* **Goal of the exercise**
Using the records below, find every line that includes "weight" and copy it.

[Saved data entries]
====
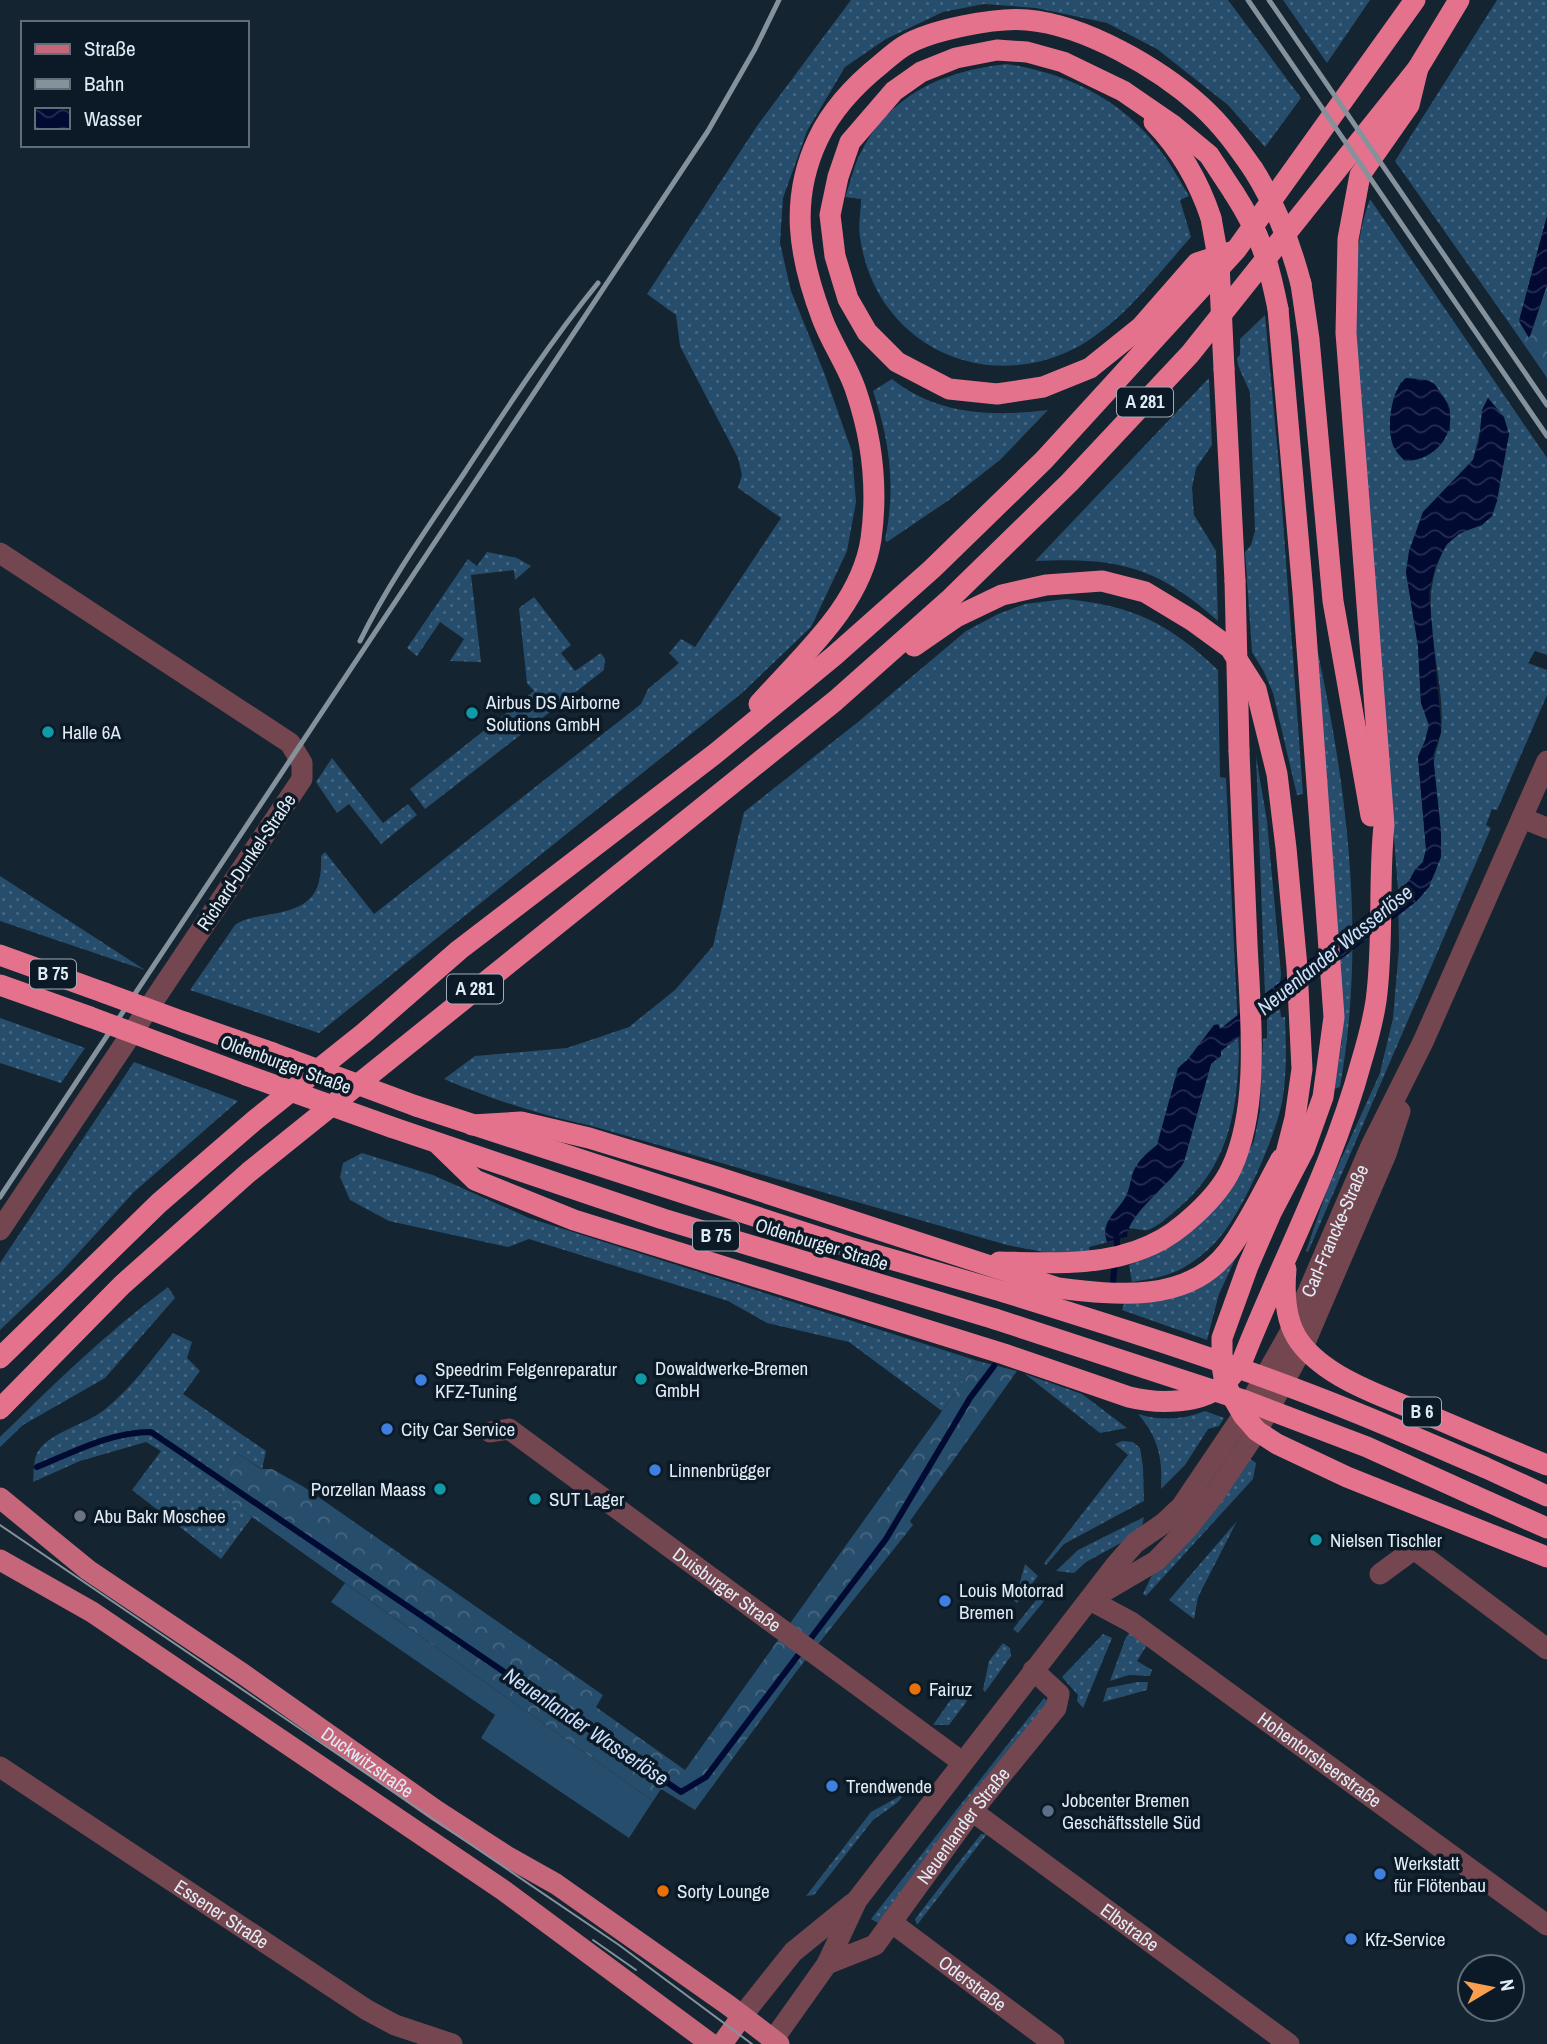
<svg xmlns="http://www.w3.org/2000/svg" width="1547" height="2044" font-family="'Archivo Narrow',sans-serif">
<defs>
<pattern id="grass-dots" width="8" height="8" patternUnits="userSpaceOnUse" patternTransform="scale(1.75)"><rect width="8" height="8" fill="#274d6c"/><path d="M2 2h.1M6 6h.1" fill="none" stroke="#466782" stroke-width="1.8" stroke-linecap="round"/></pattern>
<pattern id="forest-crowns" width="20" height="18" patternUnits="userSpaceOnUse" patternTransform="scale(1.75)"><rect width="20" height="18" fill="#274d6c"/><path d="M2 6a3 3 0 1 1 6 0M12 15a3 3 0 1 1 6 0" fill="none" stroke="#466782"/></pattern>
<pattern id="water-waves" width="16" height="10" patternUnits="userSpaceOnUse" patternTransform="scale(1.75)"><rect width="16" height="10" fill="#000a32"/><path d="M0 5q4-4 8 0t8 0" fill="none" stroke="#252e50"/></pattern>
</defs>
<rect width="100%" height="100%" fill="#142430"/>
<g fill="url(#grass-dots)" fill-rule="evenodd">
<path d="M851 0H1228L1301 98 1265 147 1228 105 1157 49 1107 23 1036 8 984 4 943 12 886 39 845 67 807 131 783 198 780 243 791 291 825 375 852 452 856 502 847 551 811 627 742 693 319 1033 190 990 235 925C243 919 251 918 261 916 302 909 323 903 321 856L325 852 374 914 641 704 648 689 679 663 669 653 681 639 695 647 781 518 738 488 742 475 738 458 680 346 676 315 647 294 757 126Z"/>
<polygon points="1283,0 1370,0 1327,63"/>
<polygon points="1497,0 1547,0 1547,216 1519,321 1514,330 1395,161"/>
<path d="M1007 64C1067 73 1123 100 1160 150 1171 164 1180 181 1189 196L1180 200 1191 237C1159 273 1123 321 1081 345 986 398 875 345 860 237 858 225 861 211 861 199L845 197C850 184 853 169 859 156 888 95 942 71 1007 64Z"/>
<path d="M1370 199 1547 458V655L1535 651 1528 663 1547 670V695L1497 810 1492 809 1486 825 1491 828 1308 1252 1306 1251 1327 1190 1380 1073 1393 1018 1399 948 1398 890 1355 336C1356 287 1353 245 1370 199ZM1401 382 1447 402 1450 409V431L1392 426C1390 409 1394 397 1401 382ZM1488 398 1509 434 1492 516C1478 529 1455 530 1445 548 1412 605 1447 671 1441 732 1439 745 1433 754 1434 768 1436 803 1447 839 1435 873L1415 870 1423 862 1426 849 1418 757 1425 741 1429 725 1421 703 1418 646 1406 572 1423 512 1473 460Z"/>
<path d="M1265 315 1279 466 1303 794 1297 795 1273 693 1264 672 1252 652 1245 552 1251 545 1255 531 1250 393C1246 380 1238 371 1237 358L1240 355V339Z"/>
<path d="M1209 378 1212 445 1196 468 1192 488 1194 515 1216 551 1218 621C1157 566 1116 557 1035 561Z"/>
<path d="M892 379C937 415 993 417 1048 410L1000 460 949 500 887 542 885 540C896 487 890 442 873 391Z"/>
<polygon points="487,552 517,558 531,566 515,580 514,570 471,575 481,662 450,661 464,639 440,622 417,656 407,648 468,559 477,566"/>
<polygon points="534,597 571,645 561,653 575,671 601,653 605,659 604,670 425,809 410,789 534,691 527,683 519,608"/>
<path d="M1066 599C1134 606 1168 623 1218 670L1220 777 1226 778 1239 1052C1237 1116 1227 1169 1175 1211 1168 1217 1157 1227 1148 1230 1143 1231 1133 1228 1127 1228V1237L1089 1247 1090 1252 1048 1253 1007 1245 592 1126C540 1115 493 1100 444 1079L475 1056 567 1048 629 1027 675 990 713 946 744 812 858 722 966 631 998 614 1025 604Z"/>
<path d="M1317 648C1348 793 1366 940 1340 1087L1334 1089 1342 1041V994Z"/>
<polygon points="1256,756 1267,821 1281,974 1280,983 1265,994"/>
<polygon points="332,758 383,823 408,804 417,815 381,844 349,804 337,813 316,782"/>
<polygon points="0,876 145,970 0,921"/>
<path d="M1280 1009 1281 1017H1285C1286 1044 1287 1070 1283 1097 1277 1134 1244 1209 1220 1237 1210 1249 1197 1260 1183 1268 1167 1277 1149 1279 1132 1282L1129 1265 1145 1259 1170 1245 1236 1177 1254 1141 1260 1111 1263 1039 1267 1038V1017Z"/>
<polygon points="0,1018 85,1048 61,1083 0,1063"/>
<polygon points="134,1062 238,1101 134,1192 61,1272 0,1330 0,1263"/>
<polygon points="362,1153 433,1175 529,1218 978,1361 942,1411 849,1342 767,1323 728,1301 529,1239 508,1247 389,1221 350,1200 340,1177 343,1163"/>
<polygon points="1239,1251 1219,1294 1207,1340 1122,1310 1124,1304"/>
<path d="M168 1287 175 1298 105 1378 23 1425 0 1447V1437C54 1384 107 1332 168 1287Z"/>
<path d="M173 1333 192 1342 187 1358 200 1371 183 1394 266 1451 262 1469 238 1454 215 1490 252 1517 221 1559 132 1490 161 1451 146 1442 80 1461 33 1482C34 1473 33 1457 39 1450 51 1432 87 1424 104 1410 131 1389 152 1359 173 1333Z"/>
<polygon points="1025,1374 1082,1394 1127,1428 1100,1433"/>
<path d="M1205 1411 1224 1418 1219 1426 1208 1429 1185 1465 1161 1489C1163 1458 1158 1437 1138 1414 1160 1421 1183 1420 1205 1411Z"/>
<polygon points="1122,1441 1133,1442 1140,1448 1143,1467 1144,1501 1064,1544 1046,1565 1044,1563 1128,1455 1115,1444"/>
<polygon points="1249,1458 1256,1463 1253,1479 1146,1596 1143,1594 1151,1577"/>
<polygon points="1144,1517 1141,1532 1086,1562 1074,1573 1056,1571 1078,1550"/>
<polygon points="1237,1521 1198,1597 1194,1619 1169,1600"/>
<polygon points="1025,1564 1038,1576 1017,1603 1012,1599 1019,1591 1018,1589"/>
<polygon points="1048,1585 1053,1590 1018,1633 1013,1629"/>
<polygon points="1130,1633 1147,1645 1137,1661 1152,1670 1150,1676 1129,1675 1110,1681 1126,1637"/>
<polygon points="1103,1634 1112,1638 1083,1708 1077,1701 1078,1695 1062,1677"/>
<polygon points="1003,1643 1010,1648 1011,1656 985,1692 983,1690 989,1661"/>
<polygon points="1138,1682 1148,1682 1147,1690 1103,1702 1107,1688"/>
<polygon points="957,1691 967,1701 949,1725 933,1725"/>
<polygon points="1044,1698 1050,1703 878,1923 871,1919"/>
<polygon points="900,1796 902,1797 897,1803 873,1820 814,1895 806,1896 871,1812"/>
<polygon points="981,1834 987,1834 917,1925 915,1919"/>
</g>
<g fill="url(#forest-crowns)">
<polygon points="1547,285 1547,378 1514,330 1519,321 1530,337"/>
<polygon points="978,1361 1017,1371 910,1521 913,1525 796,1672 695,1810 661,1789 653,1801 214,1490 238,1454 261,1469 272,1469 304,1487 603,1695 596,1707 685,1770"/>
</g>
<polygon fill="#274d6c" points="345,1583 653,1801 629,1838 481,1738 495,1715 331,1602"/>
<g fill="url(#water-waves)">
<polygon points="1547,216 1547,285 1529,338 1519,321"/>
<path d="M1406 378C1415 379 1426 378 1433 383 1437 386 1440 392 1443 396 1463 426 1439 461 1405 461 1400 456 1394 450 1392 442 1387 425 1391 390 1406 378Z"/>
<path d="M1488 398 1504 417 1509 434 1497 501 1492 516 1482 525 1460 533 1446 545 1435 568 1429 593 1440 713 1441 732 1433 755 1441 832V857L1429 887 1417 901 1221 1051V1056L1211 1064 1184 1162C1171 1184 1128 1213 1127 1237L1107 1242C1100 1222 1116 1213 1125 1198 1130 1190 1130 1179 1134 1170 1139 1160 1148 1152 1157 1145L1178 1068 1188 1059 1214 1025 1219 1024 1220 1029 1408 882 1415 870 1423 862 1426 849 1418 757 1425 741 1429 725 1421 703 1418 646 1406 572 1409 551 1423 512 1473 460 1479 442 1482 410Z"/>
</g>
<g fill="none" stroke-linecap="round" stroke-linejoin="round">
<g stroke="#000a32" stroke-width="6">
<polyline points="1113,1282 1117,1244 1116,1232"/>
<path d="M37 1467C74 1452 111 1432 151 1432L681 1792 706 1777 886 1539 970 1398 994 1366"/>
</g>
<g stroke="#74464f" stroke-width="21">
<polyline points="0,553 290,743 302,763 302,779 0,1230"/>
<polyline points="1522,818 1547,828"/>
<path id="s1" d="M490 1432 509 1429 962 1762"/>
<polyline points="1380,1574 1414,1549 1547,1649"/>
<polyline points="1098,1595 1156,1561 1186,1530 1214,1495 1257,1431 1303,1347 1386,1154 1400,1111"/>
<path id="s2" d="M1090 1600 1131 1622 1547 1925"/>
<path id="s3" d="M0 1767 367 2010 395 2025 452 2044"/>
<path id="s4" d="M972 1811 1289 2044"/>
<path id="s5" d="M891 1922 1054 2044"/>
<path id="s6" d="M827 1964 875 1945 972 1811 1056 1708 1059 1694 1033 1670"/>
<polyline points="742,2016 793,1952 852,1904"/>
<path id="s7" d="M773 2040 827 1964 857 1900 1115 1566 1135 1543 1164 1523 1181 1507 1243 1415 1292 1329 1371 1146 1423 1042 1547 761"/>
</g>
<g stroke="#c5667b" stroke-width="21">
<path id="s8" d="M0 1498 88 1570 243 1674 437 1811 508 1857 556 1884 728 2005 779 2044"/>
<polyline points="0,1560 92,1612 503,1890 711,2044"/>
<polyline points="722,2044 742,2016"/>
</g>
<g stroke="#e5728d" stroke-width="21">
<path d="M1154 122C1181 150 1199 182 1211 218"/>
<polyline points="1234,251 1197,263 1141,327 1090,368 1043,387 997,394 949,389 897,362 867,332 848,299 835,256 830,215 838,177 850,142 894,91 921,72 956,58 997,50 1027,52 1063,62 1123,91 1174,126 1209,155 1234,193"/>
<polyline points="1301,284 1309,339 1333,601 1371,816"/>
<polyline points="1278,309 1303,593 1334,1017 1323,1097 1304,1150 1271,1213 1248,1266 1222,1338 1222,1365 1225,1384 1243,1415 1257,1431 1277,1444 1347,1477 1547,1557"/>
<polyline points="1224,369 1235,581"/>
<polyline points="914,646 956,617 1002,595 1046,585 1102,581 1145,592 1193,621 1230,648 1256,689 1277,774 1286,848 1297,967 1302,1069 1295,1118 1280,1177"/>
<path d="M759 704C801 656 861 606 871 539 878 488 873 441 856 391 848 366 831 343 822 318 799 257 789 200 818 139 832 109 856 84 881 64 888 58 896 51 904 46 930 30 996 17 1027 20 1085 25 1159 68 1201 106 1222 125 1237 146 1253 169"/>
<polyline points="0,955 105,993"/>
<polyline points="0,985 90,1017"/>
<polyline points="184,1022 273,1053"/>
<polyline points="168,1046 246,1075"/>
<polyline points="416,1106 849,1247 1004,1292"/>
<path d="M472 1125 521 1122 589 1138 717 1177 1058 1288C1115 1295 1188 1304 1228 1251 1249 1223 1264 1190 1281 1159"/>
<polyline points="391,1127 663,1219 995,1319"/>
<path d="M438 1144 475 1180 574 1220 1004 1354 1129 1397C1157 1404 1203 1405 1226 1382 1233 1376 1238 1367 1243 1359 1282 1260 1333 1166 1361 1063 1367 1043 1373 1021 1376 1001 1384 943 1378 883 1384 825L1346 333 1348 239 1360 175 1409 105 1418 68"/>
<path d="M999 1262C1050 1263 1104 1267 1151 1245 1179 1233 1218 1197 1231 1169 1261 1106 1250 1012 1247 943 1244 879 1242 815 1239 751"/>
<path d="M1286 1269C1284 1292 1285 1321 1299 1341 1326 1379 1387 1398 1428 1415 1468 1432 1507 1449 1547 1465"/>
<polyline points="0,1358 159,1203 255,1120 364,1033 459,950 716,753 834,656 932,569 1044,460 1236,250 1415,0"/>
<polyline points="0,1409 122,1285 249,1172 835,701 951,598 1070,482 1190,354 1418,68 1459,0"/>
<polyline points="1484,1467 1547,1496"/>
<polyline points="1473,1495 1547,1528"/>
</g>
<g stroke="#85929c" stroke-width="2">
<polyline points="0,1525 619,1945 752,2044"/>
<polyline points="593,1940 636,1970"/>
</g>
<g stroke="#85929c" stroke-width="5">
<polyline points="1248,0 1547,436"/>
<polyline points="1269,0 1547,405"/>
<path d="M360 641C389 582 428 527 465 472 507 408 549 343 598 283"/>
<polyline points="0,1197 708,131 755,49 779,0"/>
</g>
<g stroke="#e5728d" stroke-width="21">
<path d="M1253 169C1276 205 1290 242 1301 284"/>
<path d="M1234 193C1261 235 1268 260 1278 309"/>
<polyline points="1211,218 1219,263 1224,369"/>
<polyline points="1235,581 1239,751"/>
<polyline points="105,993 184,1022"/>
<polyline points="90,1017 168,1046"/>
<polyline points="273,1053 416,1106"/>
<polyline points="246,1075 391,1127"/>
<path d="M1004 1292C1123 1329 1242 1366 1357 1413 1399 1430 1442 1449 1484 1467"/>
<polyline points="995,1319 1246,1401 1367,1447 1473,1495"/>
</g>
</g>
<g fill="#0f9aa8" stroke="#0b1a26" stroke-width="2.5">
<circle cx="472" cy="713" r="7"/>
<circle cx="48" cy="732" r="7"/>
<circle cx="641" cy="1379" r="7"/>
<circle cx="440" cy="1489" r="7"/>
<circle cx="535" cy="1499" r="7"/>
<circle cx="1316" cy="1540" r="7"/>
</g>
<g fill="#3f7fe0" stroke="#0b1a26" stroke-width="2.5">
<circle cx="421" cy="1380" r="7"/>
<circle cx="387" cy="1429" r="7"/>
<circle cx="655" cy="1470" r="7"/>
<circle cx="945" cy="1601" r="7"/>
<circle cx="832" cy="1786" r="7"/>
<circle cx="1380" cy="1874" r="7"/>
<circle cx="1351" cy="1939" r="7"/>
</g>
<circle fill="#6b7280" stroke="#0b1a26" stroke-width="2.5" cx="80" cy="1516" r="7"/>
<g fill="#e8710a" stroke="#0b1a26" stroke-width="2.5">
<circle cx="915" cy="1689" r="7"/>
<circle cx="663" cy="1891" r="7"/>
</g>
<circle fill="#5c6f8a" stroke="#0b1a26" stroke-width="2.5" cx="1048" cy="1811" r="7"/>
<g text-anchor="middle" stroke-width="7" stroke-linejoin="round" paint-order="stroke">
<g fill="#0b1a26" stroke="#a1acb6" stroke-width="2">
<rect x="1117" y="387.5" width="56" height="29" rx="5"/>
<rect x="30" y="959.5" width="46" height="29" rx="5"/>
<rect x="447" y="974.5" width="56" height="29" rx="5"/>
<rect x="693" y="1221.5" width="46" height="29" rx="5"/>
<rect x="1403" y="1397.5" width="38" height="29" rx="5"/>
</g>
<g font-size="18" font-weight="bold" fill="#e1ebf4">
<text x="1145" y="408">A 281</text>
<text x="53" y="980">B 75</text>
<text x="475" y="995">A 281</text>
<text x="716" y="1242">B 75</text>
<text x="1422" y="1418">B 6</text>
</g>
<g font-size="19" fill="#e1ebf4" stroke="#0b1a26" text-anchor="start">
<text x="486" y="709">Airbus DS Airborne<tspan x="486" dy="22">Solutions GmbH</tspan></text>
<text x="62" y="739">Halle 6A</text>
<text x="655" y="1375">Dowaldwerke-Bremen<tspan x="655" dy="22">GmbH</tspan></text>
<text x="435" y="1376">Speedrim Felgenreparatur<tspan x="435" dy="22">KFZ-Tuning</tspan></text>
<text x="401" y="1436">City Car Service</text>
<text x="669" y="1477">Linnenbrügger</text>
<text x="426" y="1496" text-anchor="end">Porzellan Maass</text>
<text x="549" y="1506">SUT Lager</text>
<text x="94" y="1523">Abu Bakr Moschee</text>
<text x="1330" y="1547">Nielsen Tischler</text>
<text x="959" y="1597">Louis Motorrad<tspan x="959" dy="22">Bremen</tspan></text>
<text x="929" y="1696">Fairuz</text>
<text x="846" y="1793">Trendwende</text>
<text x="1062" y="1807">Jobcenter Bremen<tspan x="1062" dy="22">Geschäftsstelle Süd</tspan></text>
<text x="1394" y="1870">Werkstatt<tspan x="1394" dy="22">für Flötenbau</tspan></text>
<text x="677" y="1898">Sorty Lounge</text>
<text x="1365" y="1946">Kfz-Service</text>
</g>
<g font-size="19" fill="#e1ebf4" stroke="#0b1a26">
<text transform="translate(246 862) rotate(-56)" y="7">Richard-Dunkel-Straße</text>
<text transform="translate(286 1064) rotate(20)" y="7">Oldenburger Straße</text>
<text dy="7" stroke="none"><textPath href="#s7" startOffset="992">Carl-Francke-Straße</textPath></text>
<text transform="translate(822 1244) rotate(17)" y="7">Oldenburger Straße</text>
<text dy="7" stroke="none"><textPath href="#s1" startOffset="290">Duisburger Straße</textPath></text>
<text dy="7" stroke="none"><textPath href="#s2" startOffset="280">Hohentorsheerstraße</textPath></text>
<text dy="7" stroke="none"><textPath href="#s8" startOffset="453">Duckwitzstraße</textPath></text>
<text dy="7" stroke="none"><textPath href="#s6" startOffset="200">Neuenlander Straße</textPath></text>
<text dy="7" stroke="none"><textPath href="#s3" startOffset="266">Essener Straße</textPath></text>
<text dy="7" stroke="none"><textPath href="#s4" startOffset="196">Elbstraße</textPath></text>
<text dy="7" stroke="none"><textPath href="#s5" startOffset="102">Oderstraße</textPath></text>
</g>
<g font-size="21" font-style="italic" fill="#ccdffd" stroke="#0b1a26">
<text transform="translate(1335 950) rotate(-39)" y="7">Neuenlander Wasserlöse</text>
<text transform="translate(586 1727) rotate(34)" y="7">Neuenlander Wasserlöse</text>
</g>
</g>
<rect x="21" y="21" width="228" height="126" fill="#0b1a26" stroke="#616e78" stroke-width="2"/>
<rect x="35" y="44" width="35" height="10" fill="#c5667b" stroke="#616e78" stroke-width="2"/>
<text x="84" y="56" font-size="21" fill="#e1ebf4">Straße</text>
<rect x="35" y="79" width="35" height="10" fill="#85929c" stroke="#616e78" stroke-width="2"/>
<text x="84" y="91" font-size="21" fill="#e1ebf4">Bahn</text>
<rect x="35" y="108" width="35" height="21" fill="url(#water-waves)" stroke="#616e78" stroke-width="2"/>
<text x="84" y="126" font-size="21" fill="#e1ebf4">Wasser</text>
<g transform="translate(1491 1988) rotate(80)"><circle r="33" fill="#0b1a26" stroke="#616e78" stroke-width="2"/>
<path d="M0-5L12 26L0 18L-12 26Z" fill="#fa9f4f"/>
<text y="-10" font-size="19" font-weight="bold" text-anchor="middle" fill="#e1ebf4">N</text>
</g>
</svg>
====
* **Written answer**
<g font-size="18" font-weight="bold" fill="#e1ebf4">
<text y="-10" font-size="19" font-weight="bold" text-anchor="middle" fill="#e1ebf4">N</text>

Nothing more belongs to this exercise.